As a doe-eyed, attractive young woman caught up in a sensational murder trial, Casey Anthony reminded many people of Amanda Knox—right up until her verdict was read by the jury, that is.
At that point, the two women’s fates diverged sharply. Knox received a 26-year sentence for murdering her roommate Meredith Kercher in Perugia, Italy. Anthony, on the other hand, was acquitted of charges that she killed her daughter Caylee in Florida (though she was convicted of giving false information to law enforcement.) The two cases are different in nature, but they are eerily similar in circumstance.
Neither Anthony nor Knox seemed to act like assassins at their trials, and the fact that they’re both women made their crimes unusual. Both became tabloid darlings thanks to their own bizarre behavior after the murders they were accused of committing, and both cases continue to thrive in the crime-obsessed blogosphere, where devoted followers endlessly pontificate about law and disorder under fabricated monikers.
Both women misled investigators during their initial interrogations—Knox by falsely accusing an innocent man, and Anthony through myriad mistruths that made her look like a pathological liar. Each woman suffered bias (both in the court of law and the court of public opinion) because of behavior so outlandish that it helped net each of them a denial of bail or house arrest. Instead, both young women had to spend the two to three years between their arrests and trials sitting in jail. And though each case had the requisite corpse, no murder weapon or clear sense of the homicides’ exact circumstances ever emerged.
So why is Anthony about to go free and Knox still sweltering in a jail cell? Maybe Anthony (and her lawyers) can teach Knox (and hers) a few lessons as she readies for the final phase and verdict of her appeal.
First, it must be noted that the Italian and American systems are vastly different. In the U.S., suspects are innocent until proven guilty, but in Italy (unofficially, of course) it is clearly the other way around. Time, too, worked against Knox but in Anthony’s favor. Once it started in January of 2009, Knox’s Italian court, in typical European fashion, sat once or twice a week for a whole year, taking a six-week summer break, and the jury was free to read about the case between trial dates. By contrast, Anthony’s Florida jury was sequestered, locked down in a hotel, and the judge wrapped the whole case up in less than six weeks, even working on the 4th of July holiday. Circumstantial evidence and character assassination played a major role in both cases, but it weighed more on Knox, where the concept of reasonable doubt is more abstract. In Italy, two professional judges guided the discussions based on their vast knowledge of jurisprudence, leading the Italian jury to a guilty verdict. The American jury deliberated alone with little legal guidance.
But while the Italian justice system may have tilted against Knox, her conviction is more pliable than Anthony’s would have been. Had Anthony been convicted of murder in Florida, she would not have enjoyed the automatic appeal (expected to wrap up this fall) that Knox is getting in Italy. The appellate judge in Knox’s case granted an independent review of key forensic evidence that could free Knox, sending her home by Christmas. Had Anthony been convicted, any appeal would have been a long shot, and most certainly not the game-changer that Knox’s appeal is. If Knox’s first appeal fails, she gets another chance within a year or two. Anthony might have been executed in the same time frame.
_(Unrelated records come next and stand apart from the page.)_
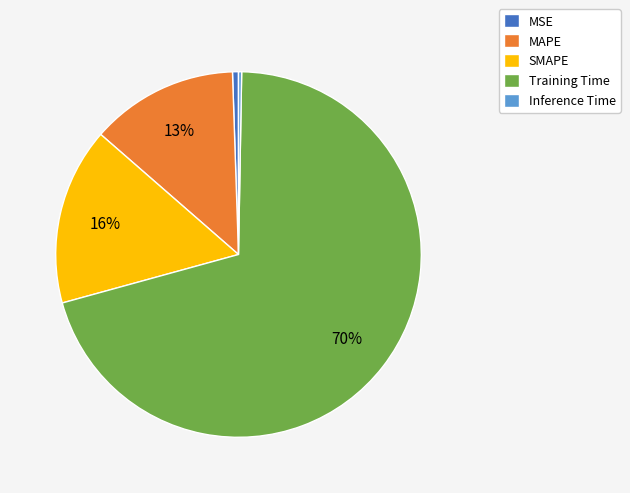

Does SMAPE account for over 50% of the chart?

No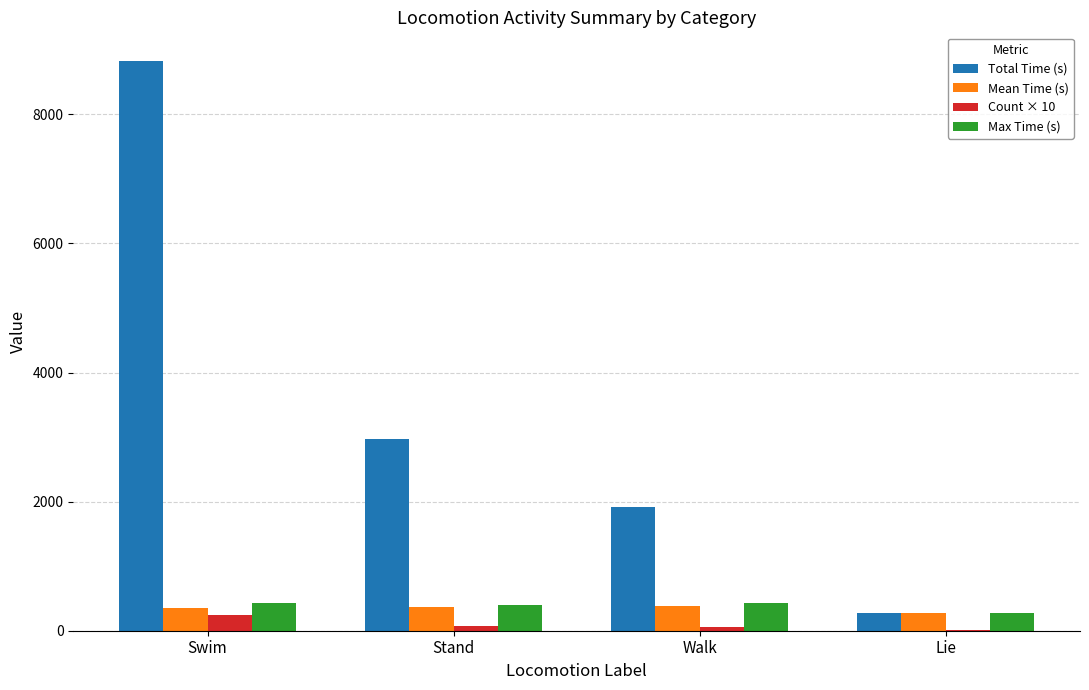

The Total Time (s) series shows 900.0 at Walk. True or false?

False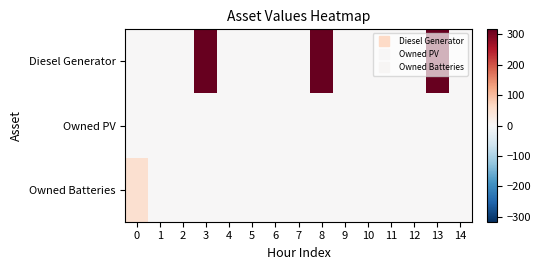

Which series has the largest range (max minus min)?

Diesel Generator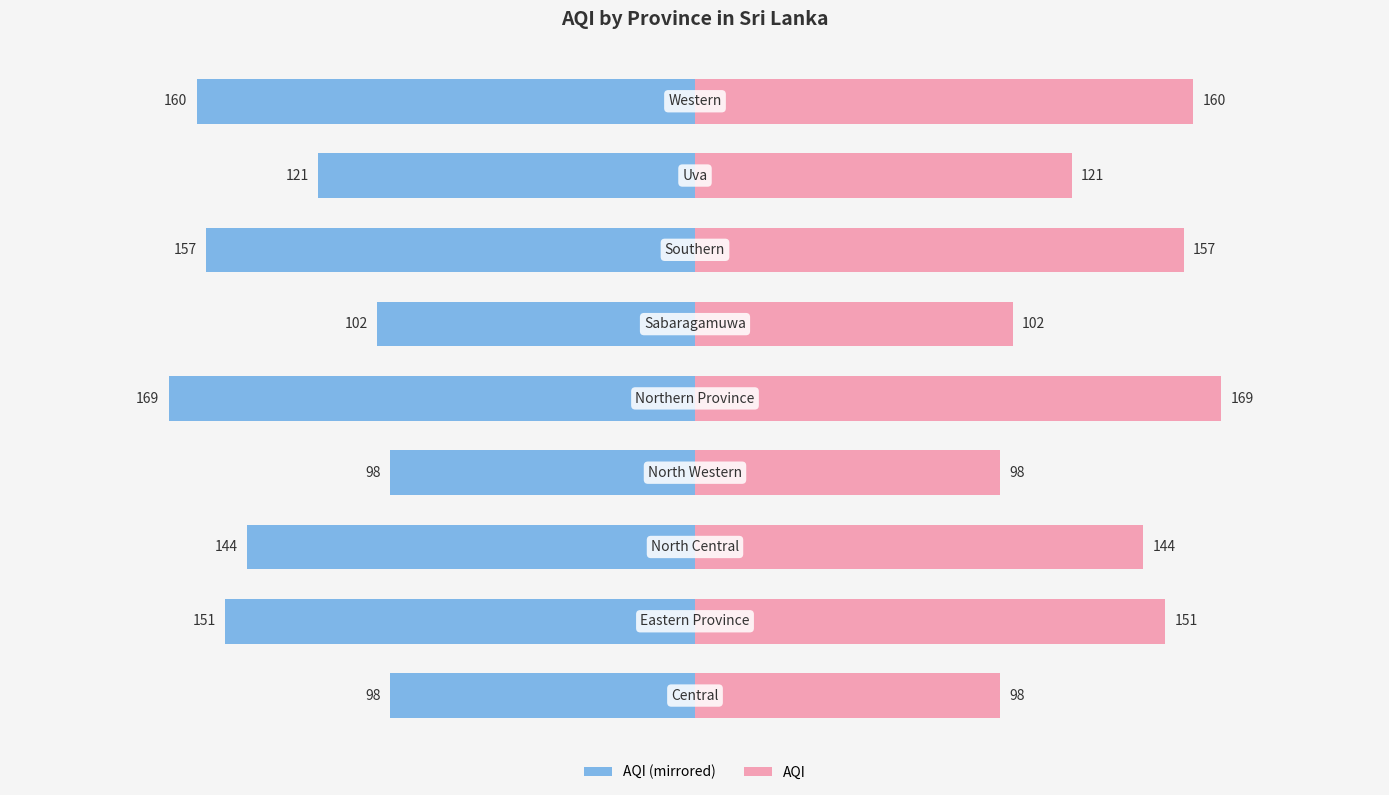

How many values in the AQI (Right) series are below 144?

4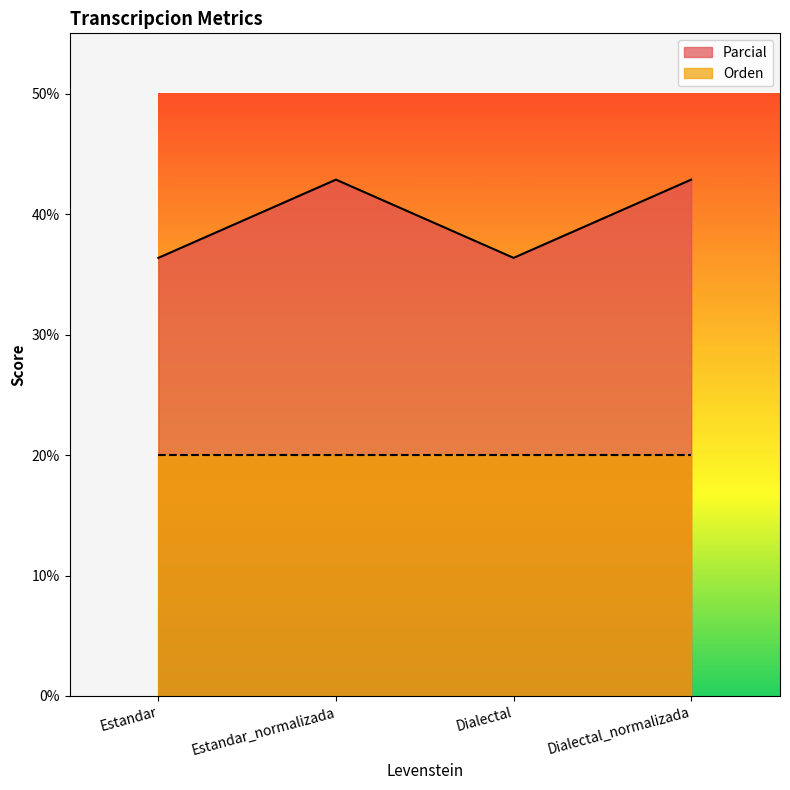

Which label corresponds to the smallest value in the chart?

Estandar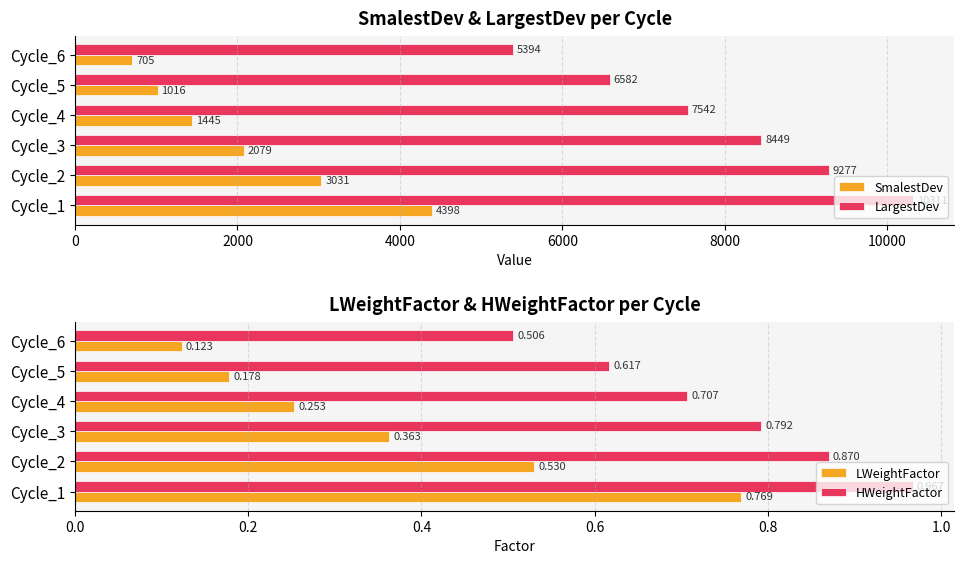

Reading right to left, list all the values displayed in this chart.

SmalestDev: 705.0	1016.0	1445.0	2079.0	3031.0	4398.0
LargestDev: 5394.0	6582.0	7542.0	8449.0	9277.0	10311.0
LWeightFactor: 0.1	0.2	0.3	0.4	0.5	0.8
HWeightFactor: 0.5	0.6	0.7	0.8	0.9	1.0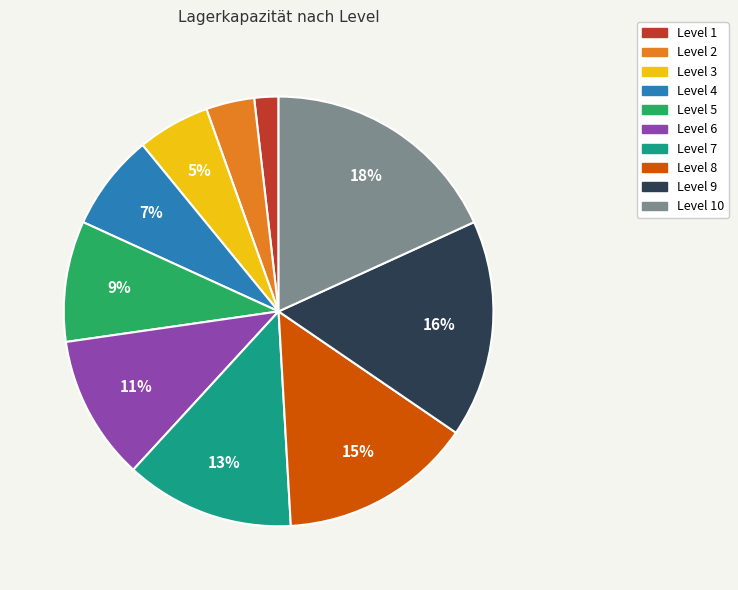

Does any single category account for the majority?

No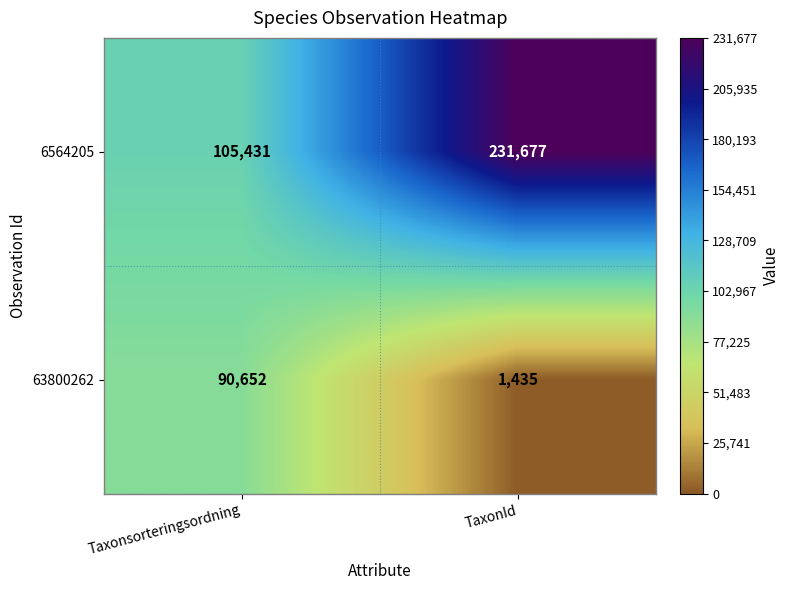

What is the sum of all 6564205 values?

337108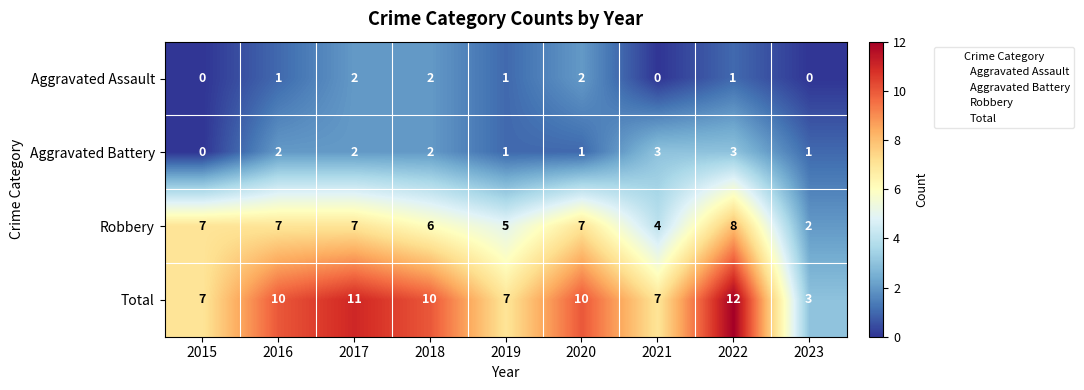

How many values in Aggravated Battery are above zero?

8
But judicial system particulars aside, there is one stark difference that may have made an enormous impact on both juries: the coaching of the two defendants. Anthony’s defense clearly instructed her to behave and dress like a true murder suspect. In the jury trial—the one that counted—she was makeup-free and buttoned up, her hair pulled back tight in a school marm bun, crying into wads of tissues at climactic moments and nodding her head against testimony she disagreed with.
Knox’s lawyers—astonishingly, most American prosecutors would agree—didn’t coach her. In her original trial, where she was convicted of murder, she wore her long hair down and donned Beatles t-shirts and snug jeans. She smiled at the cameras and passed chocolates to her co-defendant Raffaele Sollecito. Her lawyers let her “be who she is,” as they often told The Daily Beast. It was a huge miscalculation. Knox behaved like a spectator throughout her trial, doodling in a notebook and rarely lifting an eyebrow to witnesses except to give them the occasional quizzical smirk. Anthony, for her part, sniffled in fear and stared wide-eyed at the court, looking like an innocent woman who couldn’t believe what was happening to her. Knox, meanwhile, shrugged her shoulders in defiance and disrespect.
Even last month, when her co-accomplice Rudy Guede placed her at the scene of the murder, Knox, incredibly, didn’t protest. Anthony, we can expect, would have been coached to show a perfectly fitting emotion in response.
But in the end, the two trials did share one thing in common: their verdicts outraged the majority of their followers—Knox’s because she was convicted in a trial that relied heavily on circumstantial evidence, and Anthony’s because she was not convicted in a trial that relied on much of the same. Which just goes to show that justice may be blind, but she’s not without a strong sense of nationality.